Another based in southeast London says: ‘I work fewer hours and don’t have to stress for being late and finding a queue of angry patients or even angry staff on occasions. I have the flexibility of managing my own break times without feeling like being micromanaged. And of course not having to stand on my feet the whole day was the icing on the cake!’
There is also little dispute that community pharmacy is facing workforce problems. A Community Pharmacy England (CPE) survey representing 6,100 pharmacy premises in 2024 found that 58% of pharmacy owners said they were short of pharmacists, while almost two-thirds (62%) of pharmacy team members reported a reduced ability to offer services or advice to patients because of staffing shortages.
Indeed last year a net loss of 432 bricks and mortar pharmacies over the 2023/24 financial year, was revealed by the Company Chemists’ Association (CCA).
This equates to more than eight pharmacies permanently closing each week, the CCA said.
But there is some dispute over whether this is a direct result of the ARRS. CPE said the scheme had ‘led to the recruitment of over 5,000 pharmacists, primarily from community pharmacy, into GP surgeries and PCNs’, resulting in ‘shortages, temporary closures and rising costs’.
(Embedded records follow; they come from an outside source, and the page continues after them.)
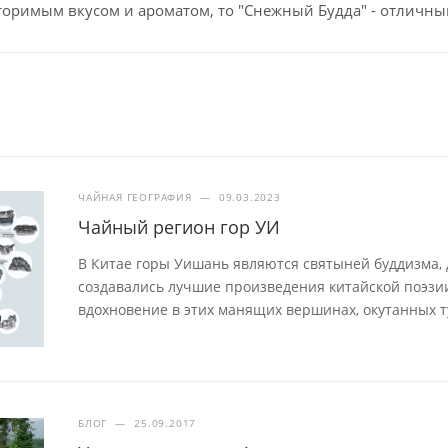
оримым вкусом и ароматом, то "Снежный Будда" - отличны
ЧАЙНАЯ ГЕОГРАФИЯ
—
09.03.2023
Чайный регион гор УИ
В Китае горы Уишань являются святыней буддизма, д
создавались лучшие произведения китайской поэзи
вдохновение в этих манящих вершинах, окутанных 
БЛОГ
—
25.09.2017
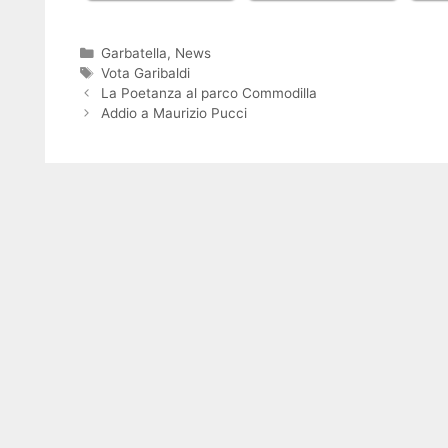
Categorie
Garbatella
,
News
Tag
Vota Garibaldi
La Poetanza al parco Commodilla
Addio a Maurizio Pucci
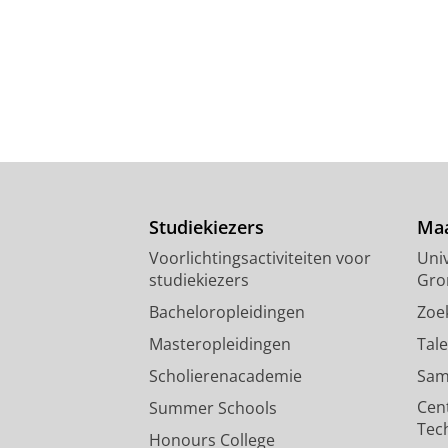
Studiekiezers
Maa
Voorlichtingsactiviteiten voor
Univ
studiekiezers
Gro
Bacheloropleidingen
Zoe
Masteropleidingen
Tal
Scholierenacademie
Sam
Cen
Summer Schools
Tec
Honours College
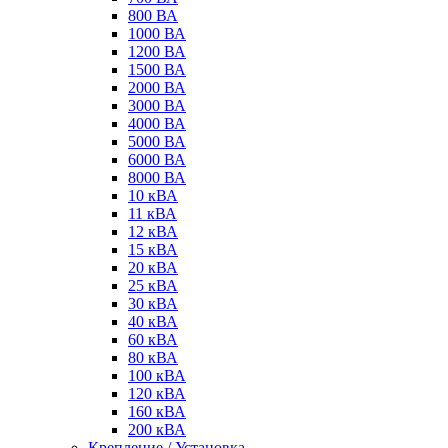
800 ВА
1000 ВА
1200 ВА
1500 ВА
2000 ВА
3000 ВА
4000 ВА
5000 ВА
6000 ВА
8000 ВА
10 кВА
11 кВА
12 кВА
15 кВА
20 кВА
25 кВА
30 кВА
40 кВА
60 кВА
80 кВА
100 кВА
120 кВА
160 кВА
200 кВА
Крепление / Установка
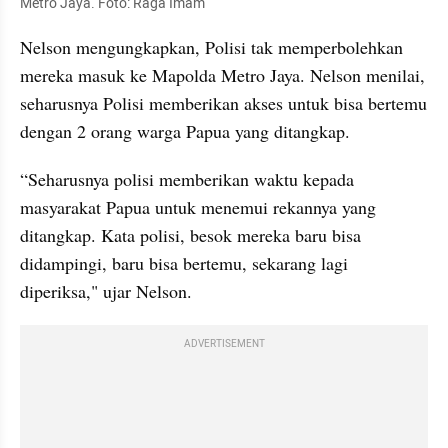
Metro Jaya. Foto: Raga Imam
Nelson mengungkapkan, Polisi tak memperbolehkan 
mereka masuk ke Mapolda Metro Jaya. Nelson menilai, 
seharusnya Polisi memberikan akses untuk bisa bertemu 
dengan 2 orang warga Papua yang ditangkap. 
“Seharusnya polisi memberikan waktu kepada 
masyarakat Papua untuk menemui rekannya yang 
ditangkap. Kata polisi, besok mereka baru bisa 
didampingi, baru bisa bertemu, sekarang lagi 
diperiksa," ujar Nelson.
ADVERTISEMENT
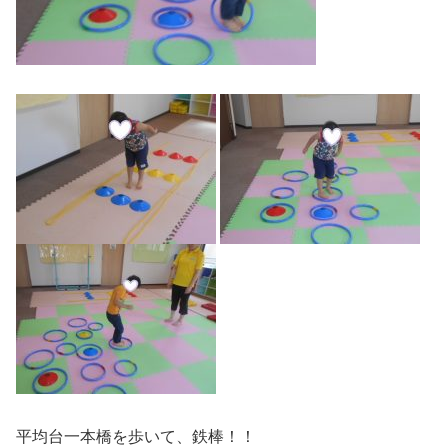
平均台一本橋を歩いて、鉄棒！！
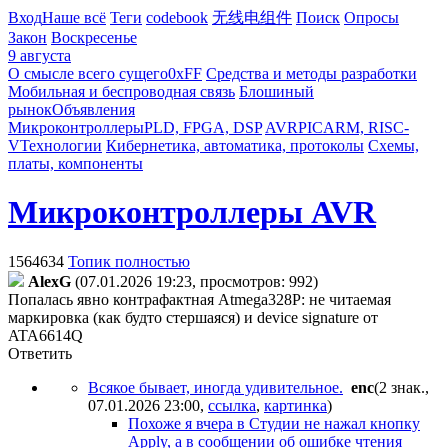
Вход
Наше всё
Теги
codebook
无线电组件
Поиск
Опросы
Закон
Воскресенье
9 августа
О смысле всего сущего
0xFF
Средства и методы разработки
Мобильная и беспроводная связь
Блошиный
рынок
Объявления
Микроконтроллеры
PLD, FPGA, DSP
AVR
PIC
ARM, RISC-
V
Технологии
Кибернетика, автоматика, протоколы
Схемы,
платы, компоненты
Микроконтроллеры AVR
1564634
Топик полностью
AlexG
(07.01.2026 19:23, просмотров: 992)
Попалась явно контрафактная Atmega328P: не читаемая
маркировка (как будто стершаяся) и device signature от
ATA6614Q
Ответить
Всякое бывает, иногда удивительное.
enc
(2 знак.,
07.01.2026 23:00
,
ссылка
,
картинка
)
Похоже я вчера в Студии не нажал кнопку
Apply, а в сообщении об ошибке чтения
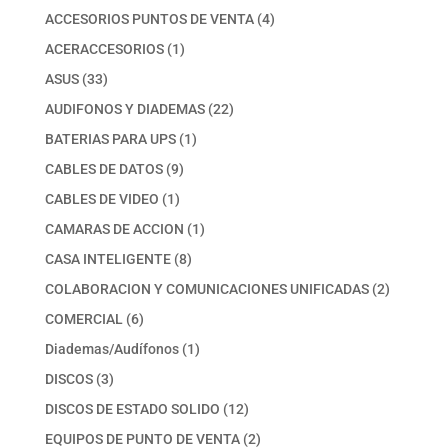
productos
4
ACCESORIOS PUNTOS DE VENTA
4
productos
1
ACERACCESORIOS
1
producto
33
ASUS
33
productos
22
AUDIFONOS Y DIADEMAS
22
productos
1
BATERIAS PARA UPS
1
producto
9
CABLES DE DATOS
9
productos
1
CABLES DE VIDEO
1
producto
1
CAMARAS DE ACCION
1
producto
8
CASA INTELIGENTE
8
productos
2
COLABORACION Y COMUNICACIONES UNIFICADAS
2
productos
6
COMERCIAL
6
productos
1
Diademas/Audífonos
1
producto
3
DISCOS
3
productos
12
DISCOS DE ESTADO SOLIDO
12
productos
2
EQUIPOS DE PUNTO DE VENTA
2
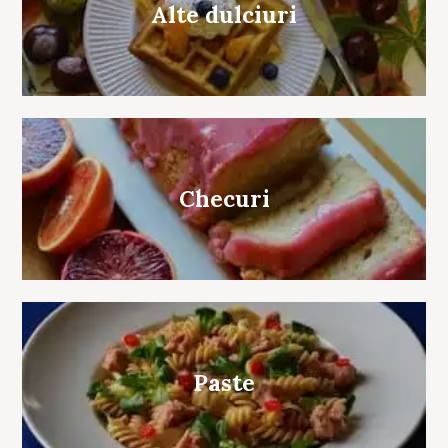
Alte dulciuri
Checuri
Paste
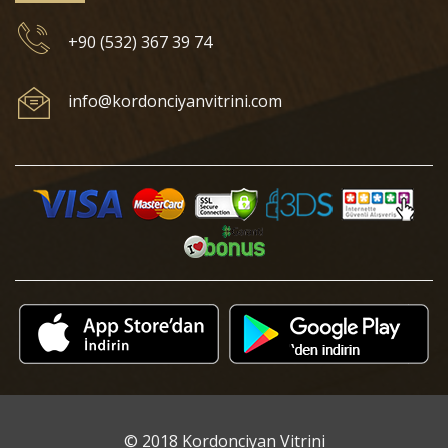
+90 (532) 367 39 74
info@kordonciyanvitrini.com
© 2018 Kordonciyan Vitrini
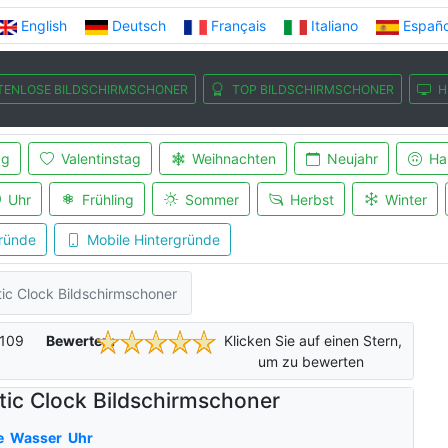
English
Deutsch
Français
Italiano
Españo
TENLOSE BILDSCHIRMSCHONER
TOP BILDSCHIRMSCHONER
H
ag
Valentinstag
Weihnachten
Neujahr
Ha
Uhr
Frühling
Sommer
Herbst
Winter
ründe
Mobile Hintergründe
ic Clock Bildschirmschoner
109
Bewerten:
Klicken Sie auf einen Stern,
um zu bewerten
tic Clock Bildschirmschoner
e
Wasser
Uhr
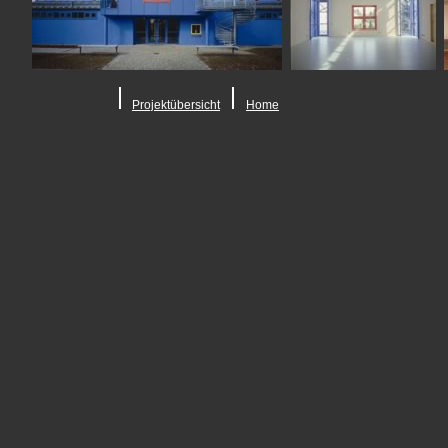
Projektübersicht
Home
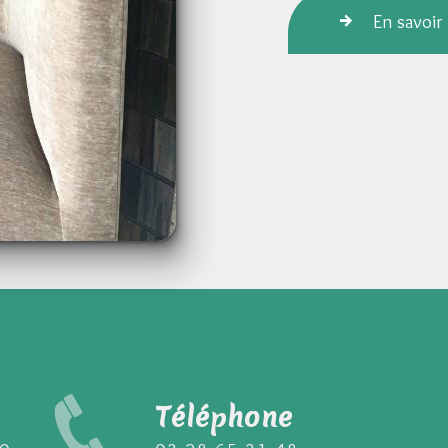
En savoir
Téléphone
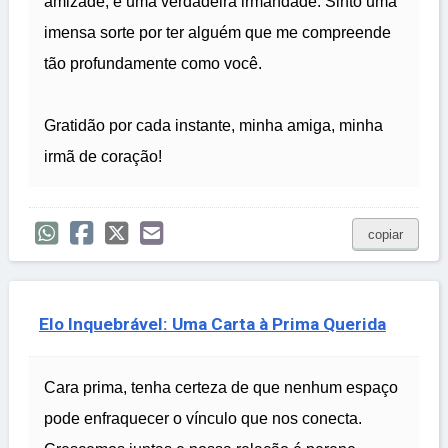
amizade, é uma verdadeira irmandade. Sinto uma
imensa sorte por ter alguém que me compreende
tão profundamente como você.
Gratidão por cada instante, minha amiga, minha
irmã de coração!
copiar
Elo Inquebrável: Uma Carta à Prima Querida
Cara prima, tenha certeza de que nenhum espaço
pode enfraquecer o vínculo que nos conecta.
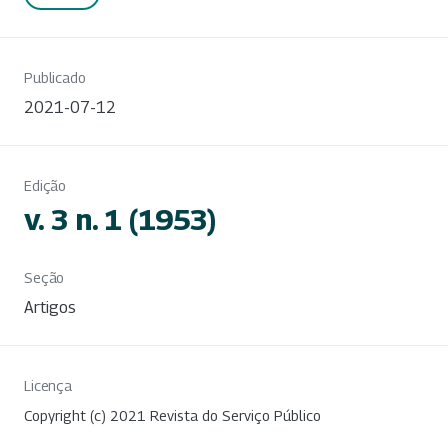
Publicado
2021-07-12
Edição
v. 3 n. 1 (1953)
Seção
Artigos
Licença
Copyright (c) 2021 Revista do Serviço Público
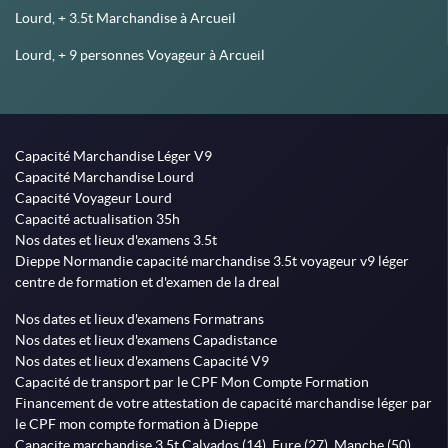
Lourd, + 3.5t Marchandise à Arcueil
Lourd, + 9 personnes Voyageur à Arcueil
Capacité Marchandise Léger V9
Capacité Marchandise Lourd
Capacité Voyageur Lourd
Capacité actualisation 35h
Nos dates et lieux d'examens 3.5t
Dieppe Normandie capacité marchandise 3.5t voyageur v9 léger
centre de formation et d'examen de la dreal
Nos dates et lieux d'examens Formatrans
Nos dates et lieux d'examens Capadistance
Nos dates et lieux d'examens Capacité V9
Capacité de transport par le CPF Mon Compte Formation
Financement de votre attestation de capacité marchandise léger par
le CPF mon compte formation à Dieppe
Capacite marchandise 3,5t,Calvados (14), Eure (27), Manche (50),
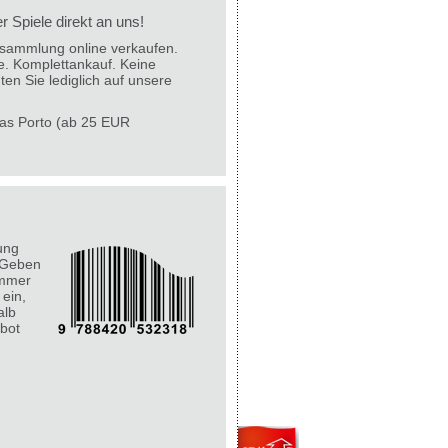
 Spiele direkt an uns!
lesammlung online verkaufen.
e. Komplettankauf. Keine
ten Sie lediglich auf unsere
 das Porto (ab 25 EUR
ung
 Geben
ummer
 ein,
alb
bot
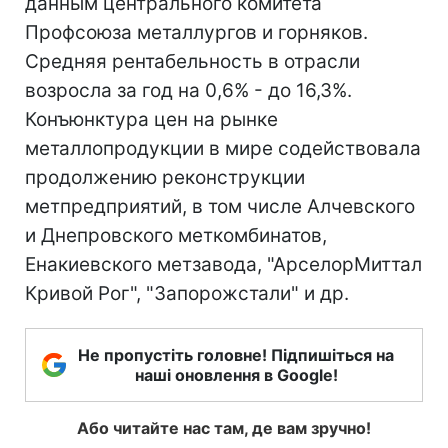
данным центрального комитета
Профсоюза металлургов и горняков.
Средняя рентабельность в отрасли
возросла за год на 0,6% - до 16,3%.
Конъюнктура цен на рынке
металлопродукции в мире содействовала
продолжению реконструкции
метпредприятий, в том числе Алчевского
и Днепровского меткомбинатов,
Енакиевского метзавода, "АрселорМиттал
Кривой Рог", "Запорожстали" и др.
Не пропустіть головне! Підпишіться на
наші оновлення в Google!
Або читайте нас там, де вам зручно!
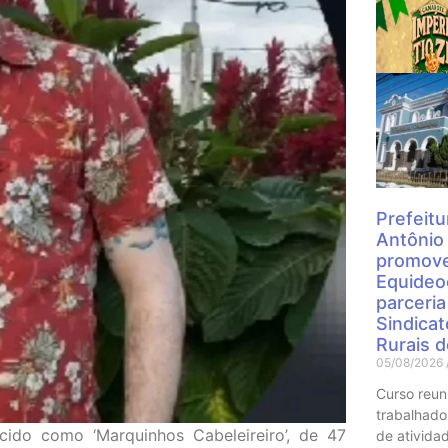
Mais
Prefeitu
Antônio
promove
Equideo
parceri
Sindica
Rurais 
05/08/2026
Curso reun
trabalhado
ido como ‘Marquinhos Cabeleireiro’, de 47
de atividad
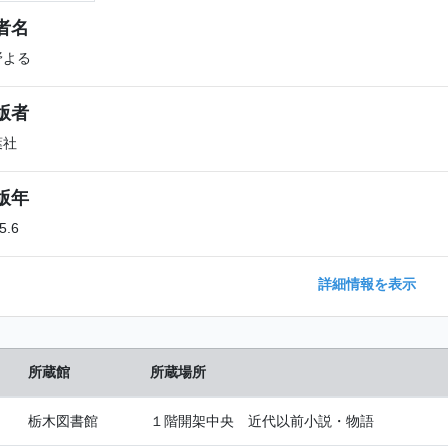
者名
野よる
版者
葉社
版年
5.6
詳細情報を表示
所蔵館
所蔵場所
栃木図書館
１階開架中央 近代以前小説・物語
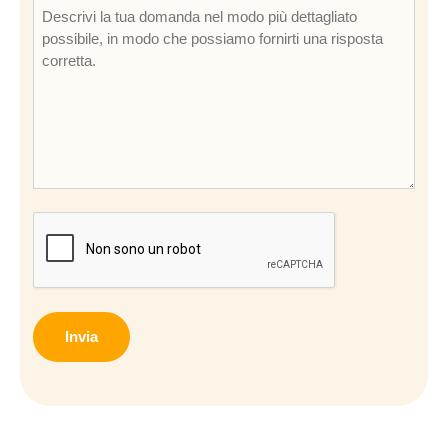
CAPTCHA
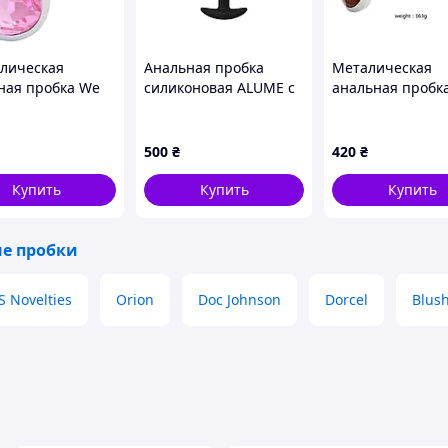
лическая
Анальная пробка
Металическая
ная пробка We
силиконовая ALUME с
анальная пробк
с розовым
двумя шариками, со
размер L с крас
аллом L, 8103201
смещенным центром
криссталом сер
веса, черная, S
500
₴
420
₴
Купить
Купить
Купить
е пробки
S Novelties
Orion
Doc Johnson
Dorcel
Blus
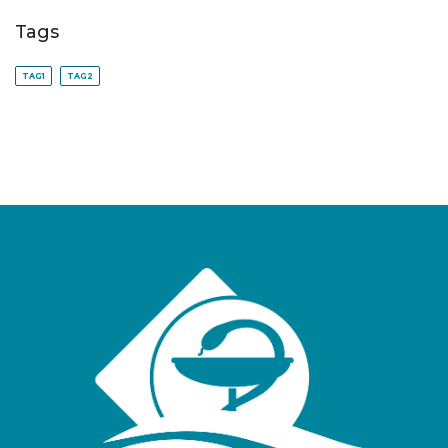
Tags
TAG1
TAG2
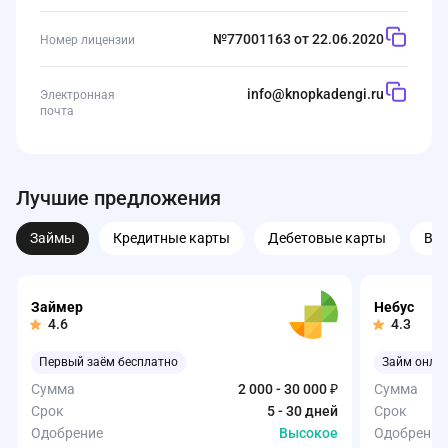
№77001163 от 22.06.2020
Номер лицензии
info@knopkadengi.ru
Электронная
почта
Лучшие предложения
Займы
Кредитные карты
Дебетовые карты
Вк
Займер
Небус
4.6
4.3
Первый заём бесплатно
Займ онла
Сумма
2 000 - 30 000 ₽
Сумма
Срок
5 - 30 дней
Срок
Одобрение
Высокое
Одобрение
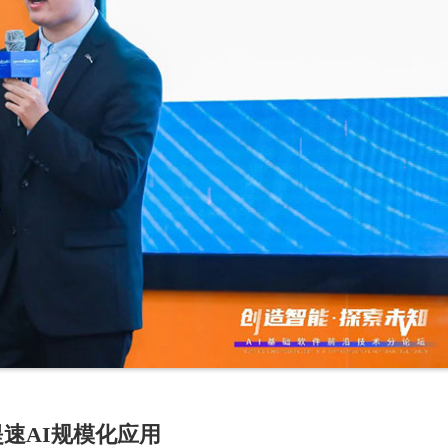
速AI规模化应用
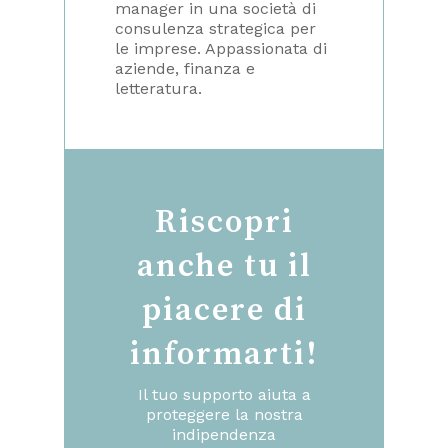
manager in una società di
consulenza strategica per
le imprese. Appassionata di
aziende, finanza e
letteratura.
Riscopri
anche tu il
piacere di
informarti!
Il tuo supporto aiuta a
proteggere la nostra
indipendenza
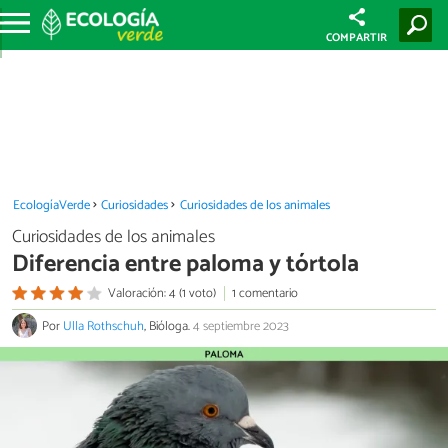
COMPARTIR
EcologíaVerde
Curiosidades
Curiosidades de los animales
Curiosidades de los animales
Diferencia entre paloma y tórtola
Valoración: 4 (1 voto)
1 comentario
Por
Ulla Rothschuh
, Bióloga.
4 septiembre 2023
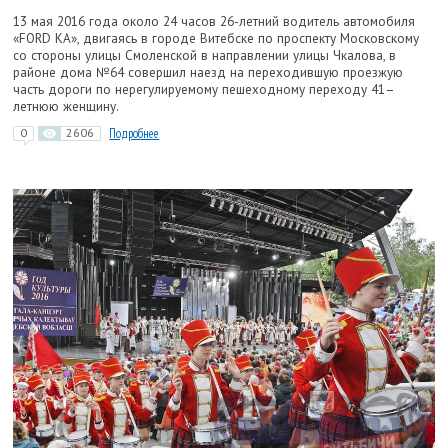
13 мая 2016 года около 24 часов 26-летний водитель автомобиля
«FORD KA», двигаясь в городе Витебске по проспекту Московскому
со стороны улицы Смоленской в направлении улицы Чкалова, в
районе дома №64 совершил наезд на переходившую проезжую
часть дороги по нерегулируемому пешеходному переходу 41–
летнюю женщину.
0
2606
Подробнее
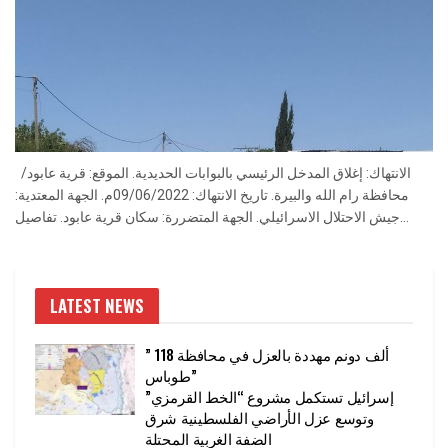
الانتهاك: إغلاق المدخل الرئيسي بالبوابات الحديدية. الموقع: قرية عابود/
محافظة رام الله والبيرة. تاريخ الانتهاك: 09/06/2022م. الجهة المعتدية:
جيش الاحتلال الاسرائيلي. الجهة المتضررة: سكان قرية عابود. تفاصيل...
LATEST NEWS
” 118 ألف دونم مهددة بالعزل في محافظة
طوباس”
إسرائيل تستكمل مشروع “الخط القرمزي”
وتوسع عزل الأراضي الفلسطينية شرق
الضفة الغربية المحتلة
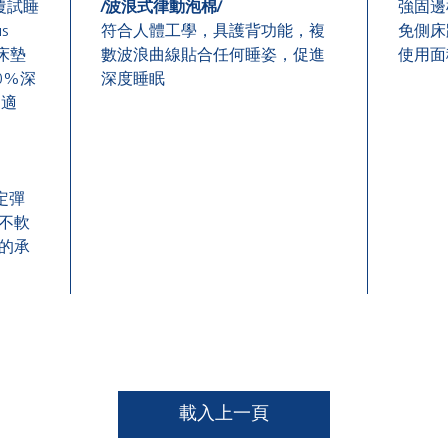
覆試睡
/
波浪式
律動泡棉
/
強固邊
s
符合人體工學，具護背功能，複
免側床
床墊
數波浪曲線貼合任何睡姿，促進
使用面
0%
深
深度睡眠
不適
定彈
不軟
的承
載入上一頁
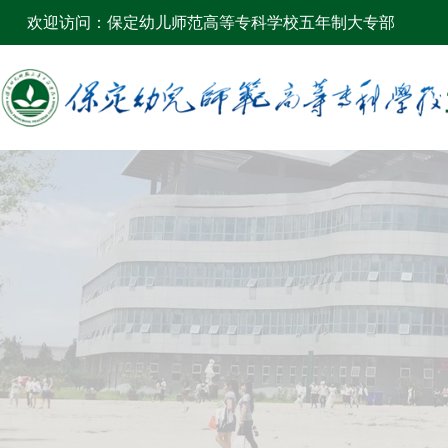
欢迎访问：保定幼儿师范高等专科学校五年制大专部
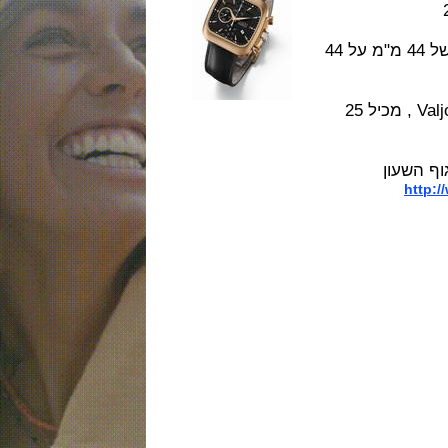
גוף השעון עשוי ברונזה משולבת על פלדה מרובע של 44 מ"מ על 44
המנגנון הוא מכני אוטומטי של ETA דגם Valjoux 7750 , מכיל 25
עון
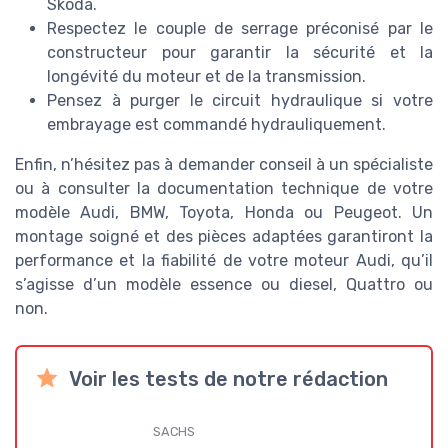
Skoda.
Respectez le couple de serrage préconisé par le
constructeur pour garantir la sécurité et la
longévité du moteur et de la transmission.
Pensez à purger le circuit hydraulique si votre
embrayage est commandé hydrauliquement.
Enfin, n’hésitez pas à demander conseil à un spécialiste
ou à consulter la documentation technique de votre
modèle Audi, BMW, Toyota, Honda ou Peugeot. Un
montage soigné et des pièces adaptées garantiront la
performance et la fiabilité de votre moteur Audi, qu’il
s’agisse d’un modèle essence ou diesel, Quattro ou
non.
Voir les tests de notre rédaction
SACHS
But President of the Primary Care Pharmacy Association Dr Graham Stretch says there should still be enough pharmacists to support both sectors.
He told the select committee in November 2023: ‘The actual numbers are very interesting. ARRS supports 4,689 pharmacists, of which, in July 2019 to September 2023, 3,047 have come from the community sector. That is a significant number and I am not pretending otherwise. In the same period, the General Pharmaceutical Council’s register has grown by 7,308, more than double the number of pharmacists moving from community into PCN.’
However, Dr Stretch did acknowledge that ‘that oversimplifies things, because we have portfolio roles’.
A qualitative study of the effect of ARRS found there were ‘unintended consequences at system-wide levels, including large numbers of staff moving from other services to work in the scheme, which left some services depleted of their workforce’.
Dr Zoe Anchors, a researcher at the University of the West of England and one of the authors of the study, says: ‘The three things that were coming up in terms of concerns around the destabilising of NHS services were: pharmacists being taken from hospitals and community pharmacy; paramedics moving from emergency care services; and the impact on wider mental health service providers of including them in the ARRS. All of these were impacting NHS services. Some people said we are “robbing Peter to pay Paul”.’